• Exercise instructions: Write a continuation of the handfasting book review, starting right after its last sentence.

• Selected excerpt:
══════════
ImageAs I’m a new Pagan and have never seen a handfasting before, when I decided that I wanted to incorporate a handfasting at my wedding, I bought several books on the subject to try and educate myself. I thought I’d share my thoughts on some of these books.

Magickal Weddings is certainly a detailed book for anyone interested in handfastings. It includes a lengthy history of handfastings (somewhat romanticised I suspect, but I don’t really mind that!), how to plan some of the less magickal aspects of the handfasting (such as the legalities and practical things like venue etc), an explanation of tools used in paganism/wicca ritual, and even a huge section on picking the perfect date and time.

Despite being such a detailed account, I have to admit that I didn’t find this book so useful when planning my own handfasting. Much of the content seemed a bit irrelevant for me, but that could well be because my handfasting will be held in conjunction with a legal wedding, so I’ve been using other sources to research the more practical aspects. What’s more, some of the practicalities of the wedding made entire chapters of this book redundant; because we had to pick the date/time of the wedding entirely on the availability of the venue and guests, the whole section on choosing the best day/time according to the lunar/solar cycles had no meaning for me.
══════════
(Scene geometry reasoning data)
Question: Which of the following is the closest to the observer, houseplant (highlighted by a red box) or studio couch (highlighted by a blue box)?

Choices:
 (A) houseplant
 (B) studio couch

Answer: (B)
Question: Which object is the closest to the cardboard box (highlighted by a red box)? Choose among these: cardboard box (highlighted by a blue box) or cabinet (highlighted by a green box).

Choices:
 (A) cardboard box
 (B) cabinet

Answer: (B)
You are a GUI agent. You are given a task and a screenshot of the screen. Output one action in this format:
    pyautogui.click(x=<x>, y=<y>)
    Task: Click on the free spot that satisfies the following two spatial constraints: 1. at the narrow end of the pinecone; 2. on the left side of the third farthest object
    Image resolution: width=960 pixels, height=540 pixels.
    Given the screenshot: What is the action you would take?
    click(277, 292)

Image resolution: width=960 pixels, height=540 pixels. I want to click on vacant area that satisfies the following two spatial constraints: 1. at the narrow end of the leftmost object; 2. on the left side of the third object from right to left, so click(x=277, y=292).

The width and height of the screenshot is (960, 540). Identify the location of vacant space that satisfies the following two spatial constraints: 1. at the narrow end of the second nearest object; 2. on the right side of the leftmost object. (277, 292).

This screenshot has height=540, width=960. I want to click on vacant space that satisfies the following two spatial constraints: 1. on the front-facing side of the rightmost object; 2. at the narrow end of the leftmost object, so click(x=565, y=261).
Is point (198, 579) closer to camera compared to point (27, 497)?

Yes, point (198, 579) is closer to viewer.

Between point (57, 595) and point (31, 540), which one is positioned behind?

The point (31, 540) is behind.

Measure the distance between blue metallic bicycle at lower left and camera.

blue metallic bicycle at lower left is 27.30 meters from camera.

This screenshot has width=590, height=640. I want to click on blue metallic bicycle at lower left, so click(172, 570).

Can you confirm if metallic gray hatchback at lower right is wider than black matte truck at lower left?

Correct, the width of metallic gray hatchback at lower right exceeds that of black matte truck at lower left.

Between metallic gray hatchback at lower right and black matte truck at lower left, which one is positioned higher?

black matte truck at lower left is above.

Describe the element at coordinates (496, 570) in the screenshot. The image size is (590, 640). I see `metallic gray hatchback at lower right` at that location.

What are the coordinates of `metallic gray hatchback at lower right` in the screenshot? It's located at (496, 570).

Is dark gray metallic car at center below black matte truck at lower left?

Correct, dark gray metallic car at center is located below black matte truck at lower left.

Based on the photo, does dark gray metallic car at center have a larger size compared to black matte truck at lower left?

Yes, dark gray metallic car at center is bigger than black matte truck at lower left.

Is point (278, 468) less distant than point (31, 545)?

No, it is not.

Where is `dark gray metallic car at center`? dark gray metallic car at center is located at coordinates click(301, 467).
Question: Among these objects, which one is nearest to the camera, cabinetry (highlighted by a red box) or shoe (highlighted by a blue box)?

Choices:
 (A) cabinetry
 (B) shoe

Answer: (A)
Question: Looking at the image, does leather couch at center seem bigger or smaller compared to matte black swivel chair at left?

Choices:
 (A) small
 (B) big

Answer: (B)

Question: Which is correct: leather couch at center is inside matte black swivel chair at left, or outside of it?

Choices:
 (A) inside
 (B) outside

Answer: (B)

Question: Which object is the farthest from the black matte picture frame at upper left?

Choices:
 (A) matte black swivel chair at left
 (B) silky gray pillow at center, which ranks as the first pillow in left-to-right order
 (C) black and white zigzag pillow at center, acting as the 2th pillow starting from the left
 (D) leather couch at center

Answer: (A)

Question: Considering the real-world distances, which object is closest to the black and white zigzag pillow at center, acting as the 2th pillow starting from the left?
══════════
• Final answer:
Additionally, some parts of the book seemed to veer off the handfasting theme just a little too much. There are sections on creating essential oils for massaging, divination and birth stones: not only are these not really related to handfasting, but I’d seen this kind of information in plenty of other texts about Paganism/Wicca so they seemed unnecessary here. The part I was most interested in – the final chapter, entitled “The Ceremony: Your Vows and Ritual” – was extremely slim compared to the rest of the book, even though this actually contained what I wanted to know (i.e. what a handfasting actually looks like). What’s more, I found the style a little unfriendly as a guidebook; the sample handfasting ritual featured was written entirely in full sentences and paragraphs; a “script style” would probably have suited this better.

As part of my overall research into handfasting, this book certainly did play a part, but to be honest, I found it less useful than some of the other books on handfasting out there.